Just a Thought: April 27, 2016
The powerful peace of quiet.
At first, we couldn't place the mysterious sound. It reminded us of the whispery wingbeat of bald eagles as they swoop along Lake Erie's cliffs. Then, we saw workmen rhythmically swinging old-fashioned scythes. We stood, mesmerized, on a nearby wooden bridge, as swans meandered unhurriedly below.
This is how they mow the lushly verdant grass at park Vrelo Bosne, the source of the Bosna River just outside of Sarajevo. A native of the city explained to us that they prefer to manage the park this way. It is more peaceful, he said.
Like so many Sarajevo tourists, we'd arrived with two ingrained images of the place: the Olympics and the war. Both noisy, riotous, unsettled.
The war dominated nightly news during my high school years. I recall the brutal scenes and sounds of mayhem filling our living room while we ate our TV dinners: reports that told – as usual – just one aspect of this beautiful country's complicated story.
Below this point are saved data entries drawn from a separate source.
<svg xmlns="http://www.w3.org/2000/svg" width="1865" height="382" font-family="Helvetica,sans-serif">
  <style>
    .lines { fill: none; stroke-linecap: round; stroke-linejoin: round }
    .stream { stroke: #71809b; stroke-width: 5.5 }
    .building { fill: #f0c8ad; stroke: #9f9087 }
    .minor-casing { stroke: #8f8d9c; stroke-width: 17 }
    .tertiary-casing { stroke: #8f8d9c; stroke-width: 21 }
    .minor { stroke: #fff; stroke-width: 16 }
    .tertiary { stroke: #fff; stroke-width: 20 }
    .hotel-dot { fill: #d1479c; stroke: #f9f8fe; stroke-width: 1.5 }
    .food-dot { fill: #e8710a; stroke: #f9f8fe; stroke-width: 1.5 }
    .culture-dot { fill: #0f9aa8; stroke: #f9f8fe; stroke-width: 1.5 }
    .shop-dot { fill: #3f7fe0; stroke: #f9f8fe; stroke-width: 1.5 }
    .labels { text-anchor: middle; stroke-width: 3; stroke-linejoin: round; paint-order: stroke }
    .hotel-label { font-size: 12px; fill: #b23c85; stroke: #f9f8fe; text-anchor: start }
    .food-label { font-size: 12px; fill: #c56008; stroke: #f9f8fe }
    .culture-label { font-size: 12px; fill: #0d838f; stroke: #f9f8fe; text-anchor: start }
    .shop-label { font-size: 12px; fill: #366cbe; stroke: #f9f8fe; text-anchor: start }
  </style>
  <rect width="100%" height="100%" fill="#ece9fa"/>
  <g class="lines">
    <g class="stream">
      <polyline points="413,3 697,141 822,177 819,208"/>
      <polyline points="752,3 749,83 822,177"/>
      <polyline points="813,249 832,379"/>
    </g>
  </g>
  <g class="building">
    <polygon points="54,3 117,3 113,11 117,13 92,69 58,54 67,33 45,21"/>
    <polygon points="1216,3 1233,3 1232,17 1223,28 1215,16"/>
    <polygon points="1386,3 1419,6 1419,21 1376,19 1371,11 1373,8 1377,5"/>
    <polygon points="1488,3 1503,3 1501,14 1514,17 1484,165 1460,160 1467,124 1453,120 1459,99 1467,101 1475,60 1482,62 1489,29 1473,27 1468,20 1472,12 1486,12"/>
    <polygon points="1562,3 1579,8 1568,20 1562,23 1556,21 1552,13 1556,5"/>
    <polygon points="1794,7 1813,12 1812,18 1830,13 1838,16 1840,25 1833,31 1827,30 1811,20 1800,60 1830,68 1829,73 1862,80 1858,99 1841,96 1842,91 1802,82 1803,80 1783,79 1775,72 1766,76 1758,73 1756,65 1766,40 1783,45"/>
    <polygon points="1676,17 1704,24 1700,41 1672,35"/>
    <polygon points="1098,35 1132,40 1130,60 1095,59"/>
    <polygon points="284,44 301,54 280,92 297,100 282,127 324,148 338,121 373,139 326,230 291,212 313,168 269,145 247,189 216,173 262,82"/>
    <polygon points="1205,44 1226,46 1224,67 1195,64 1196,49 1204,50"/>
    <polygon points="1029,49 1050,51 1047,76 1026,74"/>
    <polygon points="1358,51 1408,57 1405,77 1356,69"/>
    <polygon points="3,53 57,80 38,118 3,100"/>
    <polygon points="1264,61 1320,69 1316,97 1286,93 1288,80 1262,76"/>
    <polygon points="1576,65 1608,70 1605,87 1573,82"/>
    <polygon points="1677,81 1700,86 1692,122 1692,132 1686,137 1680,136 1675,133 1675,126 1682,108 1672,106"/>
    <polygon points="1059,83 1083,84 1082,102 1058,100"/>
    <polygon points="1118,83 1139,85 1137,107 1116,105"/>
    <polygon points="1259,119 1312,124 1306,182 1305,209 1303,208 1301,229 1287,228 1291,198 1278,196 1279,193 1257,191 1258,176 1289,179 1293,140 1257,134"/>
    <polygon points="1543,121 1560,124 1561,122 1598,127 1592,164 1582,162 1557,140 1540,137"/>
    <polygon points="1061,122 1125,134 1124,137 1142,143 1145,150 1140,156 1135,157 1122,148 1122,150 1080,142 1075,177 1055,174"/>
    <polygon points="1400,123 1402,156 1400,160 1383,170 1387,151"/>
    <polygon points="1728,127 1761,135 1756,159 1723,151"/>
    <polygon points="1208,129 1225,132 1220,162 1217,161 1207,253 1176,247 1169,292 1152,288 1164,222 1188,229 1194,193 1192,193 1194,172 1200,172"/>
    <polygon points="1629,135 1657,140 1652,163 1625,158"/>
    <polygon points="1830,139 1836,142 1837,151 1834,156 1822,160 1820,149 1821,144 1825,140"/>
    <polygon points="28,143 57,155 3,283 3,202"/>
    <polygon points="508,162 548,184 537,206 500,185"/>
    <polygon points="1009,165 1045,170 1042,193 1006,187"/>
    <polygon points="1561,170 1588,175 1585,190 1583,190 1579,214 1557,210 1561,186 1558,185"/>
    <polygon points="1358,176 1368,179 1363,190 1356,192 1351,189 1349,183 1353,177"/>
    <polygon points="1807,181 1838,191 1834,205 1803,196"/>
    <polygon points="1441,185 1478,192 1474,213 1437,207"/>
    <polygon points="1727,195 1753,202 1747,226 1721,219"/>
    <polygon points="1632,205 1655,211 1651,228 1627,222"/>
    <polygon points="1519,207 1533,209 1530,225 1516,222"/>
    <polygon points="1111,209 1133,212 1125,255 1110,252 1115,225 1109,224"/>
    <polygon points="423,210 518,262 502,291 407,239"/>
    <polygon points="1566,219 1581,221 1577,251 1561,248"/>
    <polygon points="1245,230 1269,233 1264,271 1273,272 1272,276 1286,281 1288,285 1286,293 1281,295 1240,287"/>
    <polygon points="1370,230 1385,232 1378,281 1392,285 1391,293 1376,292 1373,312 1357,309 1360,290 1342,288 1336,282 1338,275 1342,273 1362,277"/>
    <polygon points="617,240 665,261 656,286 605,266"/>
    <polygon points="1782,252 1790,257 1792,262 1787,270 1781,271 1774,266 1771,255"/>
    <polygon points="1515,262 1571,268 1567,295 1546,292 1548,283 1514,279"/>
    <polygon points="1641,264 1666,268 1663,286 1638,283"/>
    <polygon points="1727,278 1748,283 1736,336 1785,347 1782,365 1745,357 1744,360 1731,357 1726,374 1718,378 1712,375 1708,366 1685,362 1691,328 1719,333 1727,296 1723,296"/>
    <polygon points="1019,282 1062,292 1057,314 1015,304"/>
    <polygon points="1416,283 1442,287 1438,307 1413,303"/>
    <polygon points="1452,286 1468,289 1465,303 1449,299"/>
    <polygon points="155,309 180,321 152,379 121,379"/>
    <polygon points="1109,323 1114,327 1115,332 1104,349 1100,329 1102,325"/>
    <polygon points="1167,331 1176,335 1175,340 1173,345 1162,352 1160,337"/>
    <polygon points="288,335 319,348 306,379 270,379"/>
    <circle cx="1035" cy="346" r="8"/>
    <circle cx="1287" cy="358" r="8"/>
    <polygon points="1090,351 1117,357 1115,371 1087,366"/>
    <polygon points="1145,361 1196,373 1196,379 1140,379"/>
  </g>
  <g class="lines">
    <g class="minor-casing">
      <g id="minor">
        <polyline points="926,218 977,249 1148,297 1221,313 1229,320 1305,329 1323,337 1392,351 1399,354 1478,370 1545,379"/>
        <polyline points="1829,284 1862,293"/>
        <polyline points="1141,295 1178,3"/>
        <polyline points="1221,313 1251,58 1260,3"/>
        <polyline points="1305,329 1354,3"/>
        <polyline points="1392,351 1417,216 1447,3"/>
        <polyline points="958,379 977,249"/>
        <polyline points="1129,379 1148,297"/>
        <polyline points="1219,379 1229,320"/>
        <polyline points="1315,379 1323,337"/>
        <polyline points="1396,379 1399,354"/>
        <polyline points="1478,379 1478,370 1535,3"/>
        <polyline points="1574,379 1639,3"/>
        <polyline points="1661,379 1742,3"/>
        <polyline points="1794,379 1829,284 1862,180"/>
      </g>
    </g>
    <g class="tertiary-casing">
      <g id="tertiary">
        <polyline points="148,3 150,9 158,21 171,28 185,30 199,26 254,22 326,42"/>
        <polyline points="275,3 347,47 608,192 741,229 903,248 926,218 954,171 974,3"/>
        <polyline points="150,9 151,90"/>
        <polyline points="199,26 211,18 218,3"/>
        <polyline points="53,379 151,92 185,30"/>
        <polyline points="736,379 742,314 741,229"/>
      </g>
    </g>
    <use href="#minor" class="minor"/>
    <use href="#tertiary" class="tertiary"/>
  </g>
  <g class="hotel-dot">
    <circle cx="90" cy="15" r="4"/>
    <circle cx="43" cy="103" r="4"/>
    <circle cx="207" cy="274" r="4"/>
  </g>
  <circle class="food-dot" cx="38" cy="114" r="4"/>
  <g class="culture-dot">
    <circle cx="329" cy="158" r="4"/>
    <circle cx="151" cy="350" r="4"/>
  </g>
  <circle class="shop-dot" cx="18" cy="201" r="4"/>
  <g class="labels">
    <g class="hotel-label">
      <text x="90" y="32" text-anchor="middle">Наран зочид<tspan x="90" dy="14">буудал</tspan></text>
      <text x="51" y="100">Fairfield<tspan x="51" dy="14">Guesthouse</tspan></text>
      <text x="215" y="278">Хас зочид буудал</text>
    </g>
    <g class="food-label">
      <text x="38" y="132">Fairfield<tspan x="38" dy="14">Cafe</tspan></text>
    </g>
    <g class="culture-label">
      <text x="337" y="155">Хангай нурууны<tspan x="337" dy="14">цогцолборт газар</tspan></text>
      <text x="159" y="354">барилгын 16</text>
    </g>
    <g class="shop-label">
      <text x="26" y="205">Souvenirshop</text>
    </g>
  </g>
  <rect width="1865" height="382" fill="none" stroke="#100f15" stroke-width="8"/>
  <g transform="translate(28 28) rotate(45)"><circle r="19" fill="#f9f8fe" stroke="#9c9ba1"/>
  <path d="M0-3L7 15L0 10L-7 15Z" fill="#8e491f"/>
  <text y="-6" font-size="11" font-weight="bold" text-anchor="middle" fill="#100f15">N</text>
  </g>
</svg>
If you'd have told me then that I'd one day experience the sacred peace of quiet in Bosnia and Herzegovina, I'd never have believed you. But there it was: on the outskirts of the capital city.
We were soothed by the scything. The accompanying murmur of gentle conversation. That gorgeous, recovering city surrounded by farms where pitchforked haystacks mimic the shape of the mountains beyond.
When we returned to Erie, the air was a jarring cacophony of mowers, blowers, and edgers, as if our neighborhood was waging its own war on fertilized nature.
Much like it is right now.
The U.S. has its share of natural sounding places. But I wonder why we haven't valued quiet more around our own homes. Why we fail to make the connection between excess noise and excess stress.
In an interview in The Sun Magazine, acoustic ecologist Gordon Hempton says, "Our mental condition reflects our external environment. Most of us live in cities, which are noisy, chaotic places. As a result we tend to have a lot of mental chatter, not all of it coherent. When you go to a naturally quiet place, you'll notice first how physically loud you are – voice, footsteps, food wrappers, Velcro, zippers – but then you'll notice internal noise as well. After a day or a week you'll experience an internal shift … your ears will attune themselves to your new surroundings, and your mental chatter will quiet. You will recognize unnecessary thoughts as just that – unnecessary – and become acquainted with the place you're in rather than staying inside your head."
So many moments are frittered away in fighting our own mental skirmishes. We may not all resort to scything, but countless other choices could help us turn down the mechanized volume some, and reduce the noise in our heads.
If we could make peace in our minds, we'd have a much better chance of making it in our streets. In our city. In our world.
"That's one of the greatest lessons I've learned from being in natural silence," summarizes Hempton, "that we can begin to feel love for a place and, through it, for everything."